Growth Hormone Excess (Acromegaly and Gigantism)
  • Etiology
    • Pituitary Adenoma: The most common cause of GH excess, resulting in unregulated secretion of GH from a somatotroph adenoma.
    • Ectopic GHRH Production: Rarely, extrapituitary tumors (e.g., bronchial carcinoid) can produce GHRH, leading to increased GH secretion.
  • Clinical Features
    • Acromegaly (Adults):
    • Skeletal Overgrowth: Enlarged hands, feet, and facial bones (prominent jaw and forehead).
    • Soft Tissue Overgrowth: Thickened skin, enlarged tongue (macroglossia), and organomegaly.
    • Cardiovascular Disease: Hypertension, left ventricular hypertrophy, and increased risk of heart failure.
    • Metabolic Effects: Insulin resistance and hyperglycemia, increasing the risk of diabetes mellitus.
Acromegaly
    • Sleep Apnea: Due to airway obstruction from enlarged soft tissues.
    • Gigantism (Children):
    • Excessive Height: Rapid linear growth before the closure of epiphyseal plates.
  • Diagnosis
    • Elevated IGF-1 Levels: IGF-1 reflects the activity of GH and is typically elevated in GH excess.
    • Oral Glucose Tolerance Test (OGTT): GH levels fail to suppress following oral glucose administration in patients with acromegaly.

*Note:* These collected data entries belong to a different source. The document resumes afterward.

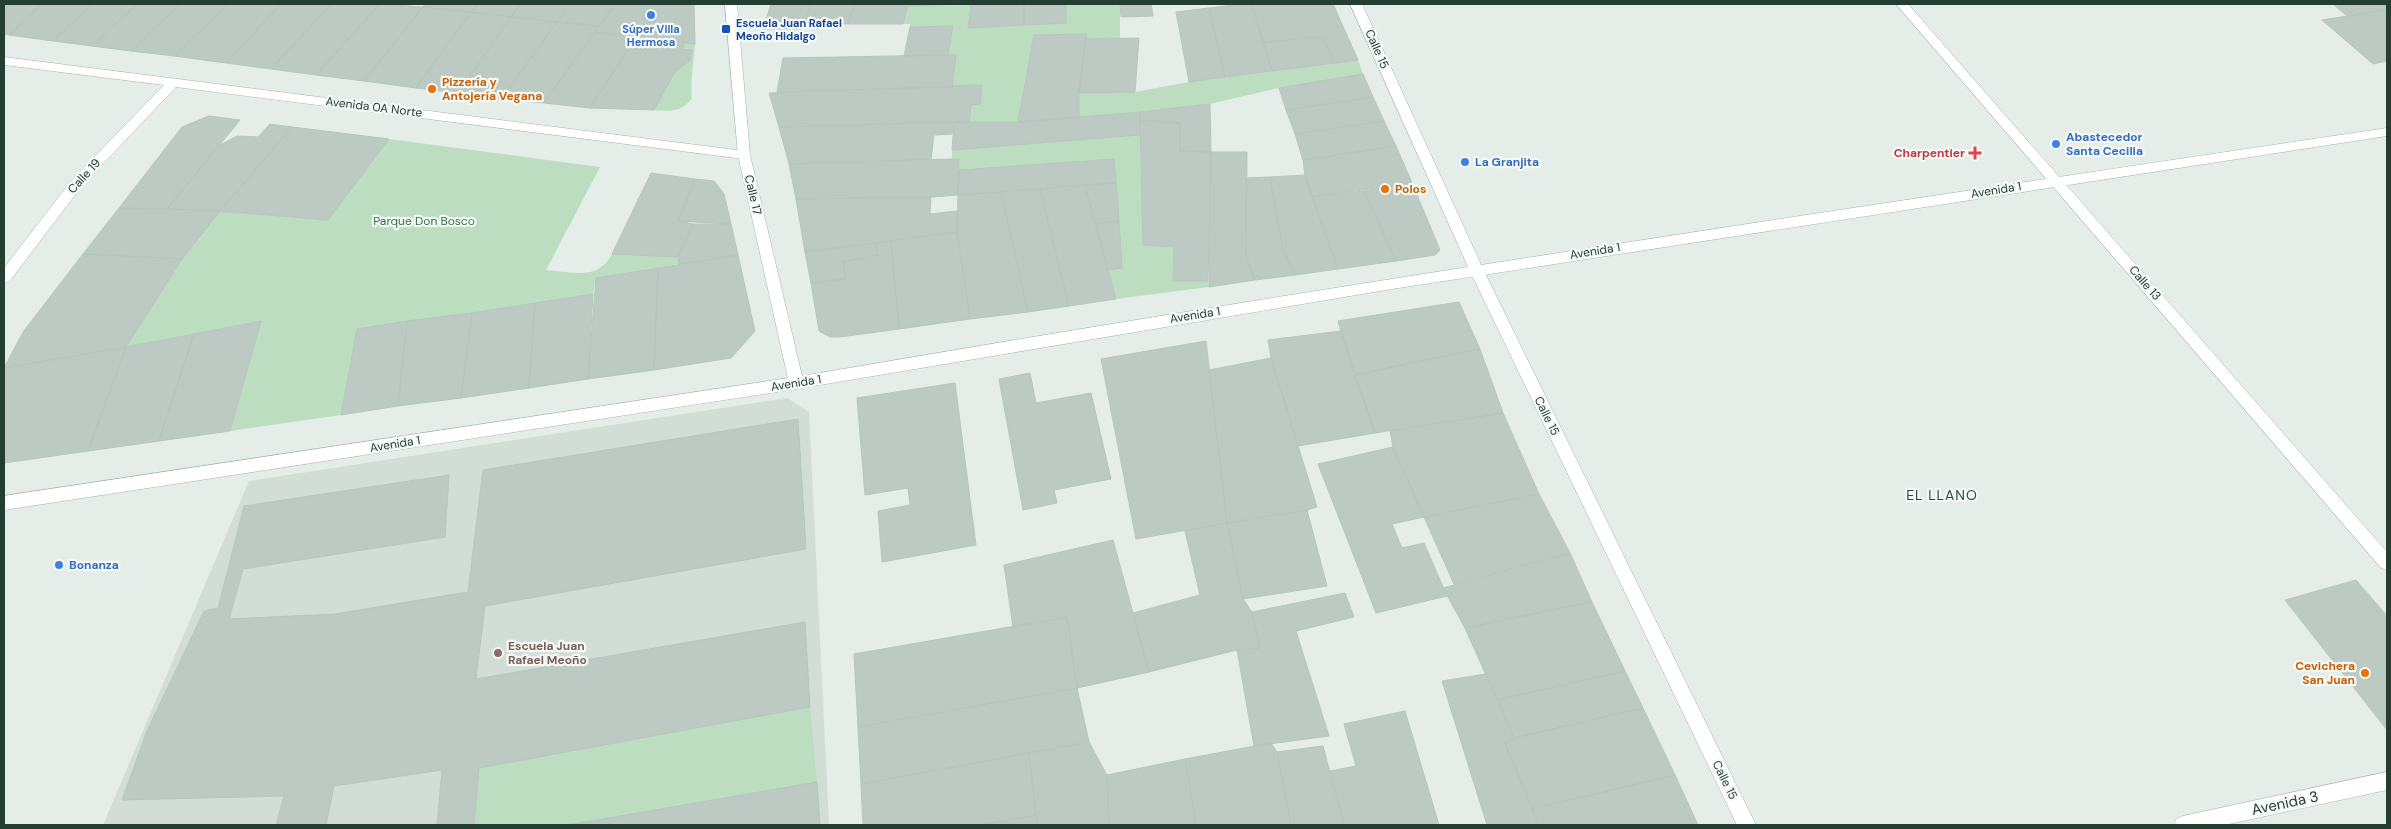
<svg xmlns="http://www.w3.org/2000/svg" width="2391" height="829" viewBox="0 0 2391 829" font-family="'DM Sans',sans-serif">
	<rect width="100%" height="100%" fill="#e4ede7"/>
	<!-- built -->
	<path fill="#d2ddd6" d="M787 398 809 412 829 825H103L249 481Z"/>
	<!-- green -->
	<path fill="#bdddc1" d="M1066 4H1120V38L1085 39 1086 34 1034 35 1018 122H969L971 105 952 87 956 55H948L953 26 910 27V24H903L908 6 970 5 968 28 1065 23Z
		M684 42 695 44C694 58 690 85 692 98 682 112 671 112 654 110L675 72 690 60 692 50 683 49Z
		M1358 60 1363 74 1279 88 1210 104 1079 118V93L1135 92 1189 82Z
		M1140 135 1143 245 1174 247 1173 281H1208L1209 287 1116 299 1108 270 1122 268 1114 159 959 170V159H952V150Z
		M389 139 600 167 546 270C572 272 598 281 612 254L678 257 679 264 596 278 593 294 472 313 357 329 341 415 230 431 261 321 126 347 186 253 220 211 328 220Z
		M810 707 817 782 568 825H474L479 768Z"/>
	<!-- building -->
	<path fill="#bccac3" stroke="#b6c6bd" d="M4 4H42L9 35 4 34Z
		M42 4H92L53 41 9 35Z
		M92 4H137L92 46 53 41Z
		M137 4H180L131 51 92 46Z
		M180 4H228L174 56 131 51Z
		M228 4H281L226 63 174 56Z
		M281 4H331L271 69 226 63Z
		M331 4H380L316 75 271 69Z
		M380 4 423 7 364 81 316 75Z
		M425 4H478L471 12 423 7Z
		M478 4H521L511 17 471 12Z
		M521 4H570L557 22 511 17Z
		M570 4H615L599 26 557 22Z
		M615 4H694L695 44 595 32Z
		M771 4H811L802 29H763Z
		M811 4H855L848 24H804Z
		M855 4H908L903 24H848Z
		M908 4H971L908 6Z
		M971 4H1024V25L968 28Z
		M1024 4H1066V23L1024 25Z
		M1120 4H1151L1153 16 1121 17Z
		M1242 4H1252L1272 71 1225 77 1209 8Z
		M1252 4H1333L1358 60 1335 63 1322 36 1263 43Z
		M2333 4H2387V10L2347 16Z
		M423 7 471 12 416 88 364 81Z
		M1209 8 1225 77 1189 82 1176 12Z
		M2387 10V61L2373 64 2322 20Z
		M471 12 511 17 458 93 416 88Z
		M511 17 557 22 501 99 458 93Z
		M557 22 599 26 544 103 501 99Z
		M953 26 948 55 904 56 910 27Z
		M595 32 636 37 590 108 544 103Z
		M1087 34 1079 93V118L1018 122 1034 35Z
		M1322 36 1335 63 1272 71 1263 43Z
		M636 37 684 42 683 49 692 50 690 60 675 72 654 110 590 108Z
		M1139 38 1135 92 1079 93 1085 39Z
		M948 55H956L952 87 777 92 783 58Z
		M1363 74 1373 97 1286 110 1279 88Z
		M982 85 980 104 971 105 969 122H954L779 127 769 93Z
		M1373 97 1384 121 1295 134 1286 110Z
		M1210 104 1211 152 1180 151V123L1140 120V112Z
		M1140 112V135L952 150 954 122H1018Z
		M209 116 240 120 167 209 119 208 182 127Z
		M1140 120 1180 123V151L1211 152 1208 281H1173L1174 247 1143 245Z
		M1384 121 1396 146 1303 160 1295 134Z
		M954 122 952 134 934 135 931 159 789 164 779 127Z
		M270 124 292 127 220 211 167 209 218 146 237 136 258 137Z
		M292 127 389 139 328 220 220 211Z
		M1396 146 1412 183 1312 197 1305 175 1303 160Z
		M1211 152H1247L1246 257 1255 280 1209 287Z
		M952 159H959L958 195 931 197 796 199 789 164Z
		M1114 159 1116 183 958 195 959 170Z
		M651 173 695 179 678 221 693 224 678 257 612 254Z
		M1305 175 1338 269 1295 275 1283 250 1270 177Z
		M1270 177 1283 250 1295 275 1255 280 1246 257V178Z
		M695 179 714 181 724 194 731 224 678 221Z
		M1116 183 1119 221 1095 224 1085 185Z
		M1412 183 1440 250 1435 255 1396 261 1364 191Z
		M1085 185 1116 299 1069 306 1040 189Z
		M1040 189 1069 306 1028 312 1001 192Z
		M1364 191 1396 261 1338 269 1312 197Z
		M1001 192 1028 312 970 319 957 232 958 195Z
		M931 197 930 214 957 211V232L805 252 796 199Z
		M119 208 167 209 220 211 182 259 83 254Z
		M1119 221 1122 268 1108 270 1095 224Z
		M693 224H731L738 255 679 264 678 257Z
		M957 232 970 319 899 329 891 241Z
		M891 241 899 329 840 337H830L819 331 811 283 845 279 843 262 878 255 875 243Z
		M875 243 878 255 843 262 845 279 811 283 805 252Z
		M83 254 182 259 126 347 4 368 23 332Z
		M738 255 755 331 731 358 654 370 658 268Z
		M658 268 654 370 588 379 596 278Z
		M593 294 588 379 529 388 535 303Z
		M1459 302 1480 349 1354 375 1338 321Z
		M535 303 529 388 461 398 472 313Z
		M472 313 461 398 398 406 407 321Z
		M261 321 230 431 159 441 194 334Z
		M407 321 398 406 341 415 357 329Z
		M1341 331 1375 433 1298 446 1271 358 1268 340Z
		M194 334 159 441 88 451 126 347Z
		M1206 341 1227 523 1136 539 1101 359Z
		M126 347 88 451 4 463V368Z
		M1480 349 1503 413 1375 433 1354 375Z
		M1271 358 1317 507 1307 510 1227 523 1209 370Z
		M1030 373 1036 403 1091 393 1111 479 1054 490 1057 503 1023 510 999 379Z
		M955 383 976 545 882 562 878 511 910 505 908 488 865 495 857 398Z
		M1503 413 1539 494 1424 517 1393 447 1390 431Z
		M798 419 806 549 485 606 476 679 805 622 810 707 479 768 474 825H437L442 770 334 786 326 825H276L284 796 122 800 147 731 204 611 218 608 244 506 449 475 445 537 243 569 229 619 335 614 468 592 483 470Z
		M1393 447 1424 517 1392 524 1402 548 1424 543 1447 596 1376 613 1318 464Z
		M1539 494 1570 553 1454 584 1424 517Z
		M1307 510 1327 586 1243 599 1227 523Z
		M1227 523 1243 599 1252 612 1260 648 1237 650 1149 672 1133 613 1200 595 1185 531Z
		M1113 540 1149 672 1077 688 1067 617 1013 627 1004 565Z
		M1570 553 1592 602 1465 628 1443 588Z
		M2356 580 2387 616V730L2285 600Z
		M1345 593 1354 617 1296 631 1329 736 1254 746 1237 650 1260 648 1252 612Z
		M1592 602 1625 671 1497 700 1465 628Z
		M1067 617 1077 688 858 727 854 654Z
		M1625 671 1643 708 1514 738 1497 700Z
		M1486 674 1514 738 1505 743 1539 825H1487L1442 681Z
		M1077 688 1089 742 861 784 858 727Z
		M1643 708 1675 775 1532 809 1505 743 1514 738Z
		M1405 711 1439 825H1344L1330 771 1356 766 1344 724Z
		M1089 742 1107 775 1109 825H1037L1029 753Z
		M1271 743 1277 752 1291 825H1196L1185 759Z
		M1323 746 1344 825H1291L1277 752Z
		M1029 753 1036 815 982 825H863L861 784Z
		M1185 759 1196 825H1109L1107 775Z
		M1675 775 1698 825H1539L1532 809Z
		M817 782 820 825H568Z
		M1036 815 1037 825H982Z"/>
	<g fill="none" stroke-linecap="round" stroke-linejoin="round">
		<!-- street casing -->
		<g stroke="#a7b5ad" stroke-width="1">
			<path id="street" d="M1350 4H1362L1483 269 1756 825H1737L1469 269Z
				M1896 4H1908L2387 552V570L2381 568Z
				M4 57 744 151 750 155 744 159 176 87 81 187 9 282 4 283V268L71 181 164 85 4 65Z
				M796 377 801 379 803 383 801 387 796 389 4 510V496Z
				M2387 772V790L2224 825H2174L2176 819 2183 816Z"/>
		</g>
		<!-- secondary casing -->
		<g stroke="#a2b8ad" stroke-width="1">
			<path id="secondary" d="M725 4H737L750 155 802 376C1329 285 1858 207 2387 128V136L1392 289 796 389 791 387 789 383 738 155Z"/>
		</g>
		<!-- street -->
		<use href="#street" fill="#fff" fill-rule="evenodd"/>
		<!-- secondary -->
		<use href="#secondary" fill="#fff" fill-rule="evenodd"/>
	</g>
	<!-- markers -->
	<g fill="#3f7fe0" stroke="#f4f9f6" stroke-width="2">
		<circle cx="651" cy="15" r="5"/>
		<circle cx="2056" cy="144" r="5"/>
		<circle cx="1465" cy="162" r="5"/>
		<circle cx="59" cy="565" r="5"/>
	</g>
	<rect fill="#1a4fb4" stroke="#f4f9f6" stroke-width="2" x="721" y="24" width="10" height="10" rx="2.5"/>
	<g fill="#e8710a" stroke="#f4f9f6" stroke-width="2">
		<circle cx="432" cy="89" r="5"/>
		<circle cx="1385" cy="189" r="5"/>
		<circle cx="2365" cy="673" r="5"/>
	</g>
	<path fill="#e0444e" stroke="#f4f9f6" stroke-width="2" d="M1972.5 145.5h5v5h5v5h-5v5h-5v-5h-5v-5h5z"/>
	<circle fill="#8d6e63" stroke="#f4f9f6" stroke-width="2" cx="498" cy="653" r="5"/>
	<g text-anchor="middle" stroke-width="4.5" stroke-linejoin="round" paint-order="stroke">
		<!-- far-transit labels -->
		<g font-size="11" font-weight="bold" fill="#164399" stroke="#f4f9f6" text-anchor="start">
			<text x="736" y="27">Escuela Juan Rafael<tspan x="736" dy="13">Meoño Hidalgo</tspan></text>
		</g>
		<!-- far-shop labels -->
		<g font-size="11" font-weight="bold" fill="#366cbe" stroke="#f4f9f6">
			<text x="651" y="33">Súper Villa<tspan x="651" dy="13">Hermosa</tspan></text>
		</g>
		<!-- street labels -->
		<g font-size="12" fill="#243e32" stroke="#f4f9f6">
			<text transform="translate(1377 49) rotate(66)" y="4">Calle 15</text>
			<text transform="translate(374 107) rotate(7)" y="4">Avenida 0A Norte</text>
			<text transform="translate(84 176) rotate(-48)" y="4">Calle 19</text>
			<text transform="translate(1996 190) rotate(-9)" y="4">Avenida 1</text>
			<text transform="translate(753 195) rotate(77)" y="4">Calle 17</text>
			<text transform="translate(1595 251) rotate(-9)" y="4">Avenida 1</text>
			<text transform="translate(2145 283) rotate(49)" y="4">Calle 13</text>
			<text transform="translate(1195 315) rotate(-9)" y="4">Avenida 1</text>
			<text transform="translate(796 383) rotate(-9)" y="4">Avenida 1</text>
			<text transform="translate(1547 416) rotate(64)" y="4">Calle 15</text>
			<text transform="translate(395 444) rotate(-9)" y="4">Avenida 1</text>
			<text transform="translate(1725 780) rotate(64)" y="4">Calle 15</text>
		</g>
		<!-- food labels -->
		<g font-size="12" font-weight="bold" fill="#c56008" stroke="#f4f9f6" text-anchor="start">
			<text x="442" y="86">Pizzería y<tspan x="442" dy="14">Antojería Vegana</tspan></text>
			<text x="1395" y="193">Polos</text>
			<text x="2355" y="670" text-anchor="end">Cevichera<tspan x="2355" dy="14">San Juan</tspan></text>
		</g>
		<!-- shop labels -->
		<g font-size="12" font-weight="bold" fill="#366cbe" stroke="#f4f9f6" text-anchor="start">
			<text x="2066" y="141">Abastecedor<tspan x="2066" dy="14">Santa Cecilia</tspan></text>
			<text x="1475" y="166">La Granjita</text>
			<text x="69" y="569">Bonanza</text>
		</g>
		<!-- health labels -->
		<g font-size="12" font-weight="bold" fill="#be3a42" stroke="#f4f9f6" text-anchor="end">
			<text x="1965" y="157">Charpentier</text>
		</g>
		<!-- park labels -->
		<g font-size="12" fill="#2f733e" stroke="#f4f9f6">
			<text x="424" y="225">Parque Don Bosco</text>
		</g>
		<!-- education labels -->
		<g font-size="12" font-weight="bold" fill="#785e54" stroke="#f4f9f6" text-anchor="start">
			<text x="508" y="650">Escuela Juan<tspan x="508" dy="14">Rafael Meoño</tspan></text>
		</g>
		<!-- neighbourhood labels -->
		<g font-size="14" letter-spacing="1" fill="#204f3c" stroke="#f4f9f6">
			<text x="1942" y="500">EL LLANO</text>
		</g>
		<!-- near-street labels -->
		<g font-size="15" fill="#243e32" stroke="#f4f9f6">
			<text transform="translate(2285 803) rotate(-12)" y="5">Avenida 3</text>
		</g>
	</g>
	<!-- border -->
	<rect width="2391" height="829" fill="none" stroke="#243e32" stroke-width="10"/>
</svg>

    • MRI of the Pituitary Gland: Essential for identifying pituitary adenomas.
  • Treatment
    • Transsphenoidal Surgery: The primary treatment for pituitary adenomas, aiming to reduce tumor mass and normalize GH levels.
    • Medical Therapy:
    • Somatostatin Analogs: Octreotide and lanreotide inhibit GH secretion.
    • GH Receptor Antagonists: Pegvisomant blocks GH receptors, reducing IGF-1 levels.
    • Dopamine Agonists: Cabergoline and bromocriptine can suppress GH secretion in some cases.
    • Radiation Therapy: Used as adjunctive therapy when surgery and medications fail to control GH excess.
Key Points
  • Growth Hormone Deficiency (GHD):
    • Causes include congenital mutations, pituitary tumors, trauma, and radiation.
    • Presents with short stature in children and decreased muscle mass, obesity, and cardiovascular risks in adults.
    • Diagnosis includes GH stimulation tests and low IGF-1 levels.
    • Treatment involves recombinant GH therapy with regular monitoring.
  • Growth Hormone Excess:
    • Typically caused by a pituitary adenoma, leading to acromegaly in adults and gigantism in children.
    • Symptoms include skeletal and soft tissue overgrowth, cardiovascular complications, and insulin resistance.
    • Diagnosis is based on elevated IGF-1 levels and failure of GH suppression in an OGTT.
    • Treatment involves surgery, somatostatin analogs, GH receptor antagonists, and radiation if needed.